BLOQUE DE TEXTO —
□ □ □ □

No te cases con viejo por la moneda/ La moneda se acaba y el viejo queda.
Revisando algunas páginas
Se abre en la página 105 el arte de los cuentos. Y los cuentos que se cuentan abrazan las mismas penas y desconciertos de la vida de hombres solos y valientes. La broma del tapecito es una de las mejores, con un jactancioso muchacho que se las da de gran jinete sobre un bagual bramador que le mata.
Aparece un criollo machito, que por suerte viene de punta, a uno de los peones le da la maña de suicidarse, un paisano degüella un cordero y lo entierra en el sótano, otro catamarqueño que, de tan simple, llega a ser bruto, una yerra se viene en la estancia de Don Fermín, y un tercero demasiado chúcaro encuentra un espejo en un camino solitario. A esto se suman las mentiras de don Cirilo Lagunas, los anteojos del zapatero rebelde, y el vasco Ramón Rementería que al consultarle al médico sobre una cura para el asma, le abre un frasquito y le pregunta ¿Olió? Ya esta curado, son diez pesos. El vasco, se ríe, saca un billete de los grandes, se lo pasa por las narices al médico mientras le pregunta: ¿Olió? Ya está pagado.

□ □ □ □

Registros de datos

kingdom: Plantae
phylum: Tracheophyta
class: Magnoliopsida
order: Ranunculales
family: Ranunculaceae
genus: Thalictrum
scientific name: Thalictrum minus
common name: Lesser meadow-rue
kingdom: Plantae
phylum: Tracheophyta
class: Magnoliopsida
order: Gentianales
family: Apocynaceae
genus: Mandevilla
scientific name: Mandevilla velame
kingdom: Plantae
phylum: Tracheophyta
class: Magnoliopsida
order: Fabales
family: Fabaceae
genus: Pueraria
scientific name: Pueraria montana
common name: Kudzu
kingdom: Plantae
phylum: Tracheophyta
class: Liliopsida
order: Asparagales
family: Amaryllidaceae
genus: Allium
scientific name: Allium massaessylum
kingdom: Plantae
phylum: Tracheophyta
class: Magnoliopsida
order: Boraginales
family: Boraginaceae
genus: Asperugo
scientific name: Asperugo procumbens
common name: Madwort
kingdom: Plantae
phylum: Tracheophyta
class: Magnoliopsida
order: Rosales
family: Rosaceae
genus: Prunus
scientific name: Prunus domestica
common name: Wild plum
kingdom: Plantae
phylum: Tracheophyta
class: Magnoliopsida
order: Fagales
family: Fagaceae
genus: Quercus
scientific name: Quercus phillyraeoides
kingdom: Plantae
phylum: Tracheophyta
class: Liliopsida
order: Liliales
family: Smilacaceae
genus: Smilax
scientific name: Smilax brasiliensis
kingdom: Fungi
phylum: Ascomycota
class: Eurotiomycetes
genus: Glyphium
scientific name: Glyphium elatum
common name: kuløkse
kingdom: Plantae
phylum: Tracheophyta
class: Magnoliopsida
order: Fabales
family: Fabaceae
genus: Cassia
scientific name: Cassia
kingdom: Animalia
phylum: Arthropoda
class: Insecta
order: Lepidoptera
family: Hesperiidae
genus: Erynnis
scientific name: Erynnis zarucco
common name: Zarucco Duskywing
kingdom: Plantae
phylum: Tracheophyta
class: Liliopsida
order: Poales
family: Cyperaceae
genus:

□ □ □ □

CONSIGNA —
Reproduce del texto sobre los cuentos todo el tramo que va desde "Aparece un criollo" hasta "Ya está pagado.", sin alterar ningún carácter.

RESPUESTA ESPERADA —
Aparece un criollo machito, que por suerte viene de punta, a uno de los peones le da la maña de suicidarse, un paisano degüella un cordero y lo entierra en el sótano, otro catamarqueño que, de tan simple, llega a ser bruto, una yerra se viene en la estancia de Don Fermín, y un tercero demasiado chúcaro encuentra un espejo en un camino solitario. A esto se suman las mentiras de don Cirilo Lagunas, los anteojos del zapatero rebelde, y el vasco Ramón Rementería que al consultarle al médico sobre una cura para el asma, le abre un frasquito y le pregunta ¿Olió? Ya esta curado, son diez pesos. El vasco, se ríe, saca un billete de los grandes, se lo pasa por las narices al médico mientras le pregunta: ¿Olió? Ya está pagado.